The Act of Normality and Protective Armor
Maybe the point is what one scholar calls the "performance of ordinariness", invoking the suit's historical role as a standard attire of political power. Mamdani's particular choice taps into a studied understatement, not too casual nor too flashy—"conforming to norms" in an inconspicuous suit—to help him connect with as many voters as possible. But, experts think Mamdani would be cognizant of the suit's historical and imperial legacy: "This attire isn't apolitical; scholars have long pointed out that its contemporary origins lie in imperial administration." Some also view it as a form of defensive shield: "It is argued that if you're a person of color, you might not get taken as seriously in these white spaces." The suit becomes a way of signaling credibility, perhaps especially to those who might doubt it.
This kind of sartorial "changing styles" is hardly a recent phenomenon. Even historical leaders previously donned three-piece suits during their formative years. Currently, certain world leaders have begun exchanging their typical fatigues for a black suit, albeit one lacking the tie.
"Throughout the fabric of Mamdani's image, the tension between belonging and otherness is visible."

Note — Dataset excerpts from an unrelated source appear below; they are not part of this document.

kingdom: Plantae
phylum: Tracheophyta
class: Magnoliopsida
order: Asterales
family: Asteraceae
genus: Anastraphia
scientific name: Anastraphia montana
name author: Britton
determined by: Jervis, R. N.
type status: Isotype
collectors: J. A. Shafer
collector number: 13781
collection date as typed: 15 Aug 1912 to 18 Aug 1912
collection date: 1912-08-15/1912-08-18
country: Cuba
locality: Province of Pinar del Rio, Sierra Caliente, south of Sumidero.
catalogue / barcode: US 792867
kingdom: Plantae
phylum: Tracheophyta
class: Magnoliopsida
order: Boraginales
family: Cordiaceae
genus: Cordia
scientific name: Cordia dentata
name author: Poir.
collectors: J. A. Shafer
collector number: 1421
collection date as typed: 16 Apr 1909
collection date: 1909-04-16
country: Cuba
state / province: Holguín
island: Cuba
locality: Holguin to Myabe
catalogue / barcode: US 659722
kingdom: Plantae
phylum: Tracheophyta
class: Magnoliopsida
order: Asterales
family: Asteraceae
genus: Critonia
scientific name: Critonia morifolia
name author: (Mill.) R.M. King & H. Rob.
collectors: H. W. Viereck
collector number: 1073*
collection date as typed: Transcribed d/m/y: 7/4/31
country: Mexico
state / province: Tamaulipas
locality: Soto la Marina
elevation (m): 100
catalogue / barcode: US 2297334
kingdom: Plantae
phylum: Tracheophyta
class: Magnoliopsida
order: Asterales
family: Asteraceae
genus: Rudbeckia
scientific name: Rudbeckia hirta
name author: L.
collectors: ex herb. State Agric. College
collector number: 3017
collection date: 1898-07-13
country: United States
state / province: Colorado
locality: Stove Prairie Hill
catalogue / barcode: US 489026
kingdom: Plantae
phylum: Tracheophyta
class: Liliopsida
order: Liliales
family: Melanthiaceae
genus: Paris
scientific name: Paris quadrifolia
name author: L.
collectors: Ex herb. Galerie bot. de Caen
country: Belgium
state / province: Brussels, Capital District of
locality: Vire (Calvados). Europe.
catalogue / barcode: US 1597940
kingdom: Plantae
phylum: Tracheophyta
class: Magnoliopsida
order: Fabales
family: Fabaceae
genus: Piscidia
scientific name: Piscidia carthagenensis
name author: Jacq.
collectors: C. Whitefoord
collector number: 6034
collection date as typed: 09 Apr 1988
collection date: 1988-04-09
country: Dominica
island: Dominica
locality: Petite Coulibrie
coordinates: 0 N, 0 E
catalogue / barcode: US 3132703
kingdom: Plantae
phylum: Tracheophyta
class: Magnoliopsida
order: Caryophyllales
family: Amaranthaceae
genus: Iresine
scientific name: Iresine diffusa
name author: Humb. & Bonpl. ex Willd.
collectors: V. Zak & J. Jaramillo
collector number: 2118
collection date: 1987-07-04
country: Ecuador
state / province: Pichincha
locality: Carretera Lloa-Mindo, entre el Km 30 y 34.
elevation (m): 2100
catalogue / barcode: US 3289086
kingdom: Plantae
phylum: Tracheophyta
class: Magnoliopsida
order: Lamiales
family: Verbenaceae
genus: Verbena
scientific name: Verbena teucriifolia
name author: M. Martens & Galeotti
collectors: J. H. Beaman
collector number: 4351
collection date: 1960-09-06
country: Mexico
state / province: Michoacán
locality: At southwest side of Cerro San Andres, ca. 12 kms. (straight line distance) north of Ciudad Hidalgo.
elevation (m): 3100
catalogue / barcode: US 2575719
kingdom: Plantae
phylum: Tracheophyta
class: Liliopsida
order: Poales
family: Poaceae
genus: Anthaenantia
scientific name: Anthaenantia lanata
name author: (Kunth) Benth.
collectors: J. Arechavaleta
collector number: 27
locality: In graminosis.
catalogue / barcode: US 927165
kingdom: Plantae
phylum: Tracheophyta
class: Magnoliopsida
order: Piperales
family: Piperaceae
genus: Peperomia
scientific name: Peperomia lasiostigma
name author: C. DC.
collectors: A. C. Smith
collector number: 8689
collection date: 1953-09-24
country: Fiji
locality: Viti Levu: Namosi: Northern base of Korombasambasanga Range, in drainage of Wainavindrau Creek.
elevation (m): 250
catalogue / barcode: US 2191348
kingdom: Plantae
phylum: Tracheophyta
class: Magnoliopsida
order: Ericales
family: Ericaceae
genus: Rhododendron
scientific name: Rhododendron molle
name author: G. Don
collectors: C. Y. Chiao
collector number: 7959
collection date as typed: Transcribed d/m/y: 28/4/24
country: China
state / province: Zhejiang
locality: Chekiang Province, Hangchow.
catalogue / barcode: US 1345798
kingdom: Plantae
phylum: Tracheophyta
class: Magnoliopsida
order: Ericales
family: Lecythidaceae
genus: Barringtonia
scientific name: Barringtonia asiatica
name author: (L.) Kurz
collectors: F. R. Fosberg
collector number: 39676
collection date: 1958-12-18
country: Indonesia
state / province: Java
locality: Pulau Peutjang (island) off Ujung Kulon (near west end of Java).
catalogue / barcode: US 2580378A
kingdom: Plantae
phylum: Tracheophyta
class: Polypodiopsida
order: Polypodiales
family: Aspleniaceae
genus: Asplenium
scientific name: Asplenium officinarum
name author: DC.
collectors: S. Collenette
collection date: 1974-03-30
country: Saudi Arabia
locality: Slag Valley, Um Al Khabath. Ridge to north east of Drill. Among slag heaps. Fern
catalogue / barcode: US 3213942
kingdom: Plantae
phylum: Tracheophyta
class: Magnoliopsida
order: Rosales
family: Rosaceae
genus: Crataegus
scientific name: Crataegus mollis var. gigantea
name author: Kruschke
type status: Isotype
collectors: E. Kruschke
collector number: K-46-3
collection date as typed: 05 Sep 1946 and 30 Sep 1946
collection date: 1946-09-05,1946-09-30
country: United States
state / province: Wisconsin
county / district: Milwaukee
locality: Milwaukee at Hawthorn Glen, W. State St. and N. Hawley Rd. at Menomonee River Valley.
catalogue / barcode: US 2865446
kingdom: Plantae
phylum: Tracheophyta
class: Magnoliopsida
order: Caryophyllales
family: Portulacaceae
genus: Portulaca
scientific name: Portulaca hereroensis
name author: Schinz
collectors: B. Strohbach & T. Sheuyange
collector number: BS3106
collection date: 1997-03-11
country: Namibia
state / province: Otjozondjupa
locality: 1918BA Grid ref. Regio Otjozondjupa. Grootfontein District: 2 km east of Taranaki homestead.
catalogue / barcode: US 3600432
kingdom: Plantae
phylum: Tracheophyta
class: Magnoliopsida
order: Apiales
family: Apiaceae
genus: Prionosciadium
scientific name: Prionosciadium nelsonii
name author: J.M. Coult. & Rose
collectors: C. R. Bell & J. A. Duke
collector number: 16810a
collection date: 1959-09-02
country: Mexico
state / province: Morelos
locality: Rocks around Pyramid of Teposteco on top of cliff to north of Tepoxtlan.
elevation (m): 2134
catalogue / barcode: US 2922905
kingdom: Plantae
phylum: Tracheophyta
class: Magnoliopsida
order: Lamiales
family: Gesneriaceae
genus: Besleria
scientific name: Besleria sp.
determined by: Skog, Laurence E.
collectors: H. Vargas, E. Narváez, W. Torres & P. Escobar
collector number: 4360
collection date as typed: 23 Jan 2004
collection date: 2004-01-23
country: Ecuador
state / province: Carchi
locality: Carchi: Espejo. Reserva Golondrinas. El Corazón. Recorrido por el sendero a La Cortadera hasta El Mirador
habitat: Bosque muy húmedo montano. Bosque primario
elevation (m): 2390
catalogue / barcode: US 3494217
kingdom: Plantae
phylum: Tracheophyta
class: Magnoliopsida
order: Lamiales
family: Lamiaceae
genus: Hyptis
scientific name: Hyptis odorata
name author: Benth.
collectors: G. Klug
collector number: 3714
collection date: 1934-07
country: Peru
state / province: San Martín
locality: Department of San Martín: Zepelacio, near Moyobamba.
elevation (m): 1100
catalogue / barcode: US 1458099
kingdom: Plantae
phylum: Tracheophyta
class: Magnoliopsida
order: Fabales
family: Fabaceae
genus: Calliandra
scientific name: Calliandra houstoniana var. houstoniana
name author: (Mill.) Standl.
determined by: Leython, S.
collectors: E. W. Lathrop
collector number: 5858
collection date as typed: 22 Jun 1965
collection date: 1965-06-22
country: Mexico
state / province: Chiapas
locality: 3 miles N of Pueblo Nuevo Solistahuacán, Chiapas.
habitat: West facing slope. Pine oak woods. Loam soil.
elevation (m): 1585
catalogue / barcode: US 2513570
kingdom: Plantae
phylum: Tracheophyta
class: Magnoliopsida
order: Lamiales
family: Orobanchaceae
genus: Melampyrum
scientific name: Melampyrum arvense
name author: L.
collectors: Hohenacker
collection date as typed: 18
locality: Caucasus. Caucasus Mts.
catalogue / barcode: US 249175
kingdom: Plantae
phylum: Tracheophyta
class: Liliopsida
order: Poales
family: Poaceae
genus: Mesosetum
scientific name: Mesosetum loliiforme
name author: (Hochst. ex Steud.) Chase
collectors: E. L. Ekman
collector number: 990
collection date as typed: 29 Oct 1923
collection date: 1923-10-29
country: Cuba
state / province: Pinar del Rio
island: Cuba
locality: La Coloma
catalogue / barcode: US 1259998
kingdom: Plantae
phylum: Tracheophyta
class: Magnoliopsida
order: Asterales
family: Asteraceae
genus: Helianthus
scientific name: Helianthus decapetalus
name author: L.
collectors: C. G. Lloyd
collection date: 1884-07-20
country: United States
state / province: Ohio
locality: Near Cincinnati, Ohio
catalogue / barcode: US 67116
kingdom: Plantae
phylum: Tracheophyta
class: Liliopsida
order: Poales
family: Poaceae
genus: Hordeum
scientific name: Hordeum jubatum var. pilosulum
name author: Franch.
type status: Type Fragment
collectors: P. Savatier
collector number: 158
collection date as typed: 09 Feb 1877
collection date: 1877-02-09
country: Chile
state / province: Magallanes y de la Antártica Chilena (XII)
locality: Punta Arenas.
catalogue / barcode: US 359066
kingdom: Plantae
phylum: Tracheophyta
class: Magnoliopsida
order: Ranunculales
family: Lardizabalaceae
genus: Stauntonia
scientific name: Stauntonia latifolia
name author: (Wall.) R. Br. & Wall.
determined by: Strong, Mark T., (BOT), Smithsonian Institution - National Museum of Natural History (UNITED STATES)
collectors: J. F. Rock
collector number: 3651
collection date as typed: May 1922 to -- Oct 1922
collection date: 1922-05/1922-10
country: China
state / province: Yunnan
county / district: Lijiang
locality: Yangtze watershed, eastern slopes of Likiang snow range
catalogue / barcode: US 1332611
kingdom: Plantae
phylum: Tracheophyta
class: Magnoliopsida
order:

The suit Mamdani selects is highly symbolic. "Being the son of immigrants of Indian descent and a progressive politician, he is under scrutiny to conform to what many American voters look for as a sign of leadership," says one author, while at the same time needing to walk a tightrope by "avoiding the appearance of an establishment figure selling out his distinctive roots and values."
But there is an acute awareness of the double standards applied to suit-wearers and what is interpreted from it. "That may come in part from Mamdani being a younger leader, skilled to adopt different personas to fit the situation, but it may also be part of his multicultural background, where code-switching between cultures, traditions and attire is typical," commentators note. "White males can go unremarked," but when women and ethnic minorities "attempt to gain the power that suits represent," they must meticulously navigate the expectations associated with them.
Throughout the presentation of Mamdani's official image, the dynamic between belonging and displacement, inclusion and exclusion, is evident. I know well the awkwardness of trying to fit into something not designed with me in mind, be it an inherited tradition, the society I was born into, or even a suit. What Mamdani's sartorial choices make evident, however, is that in politics, appearance is never without meaning.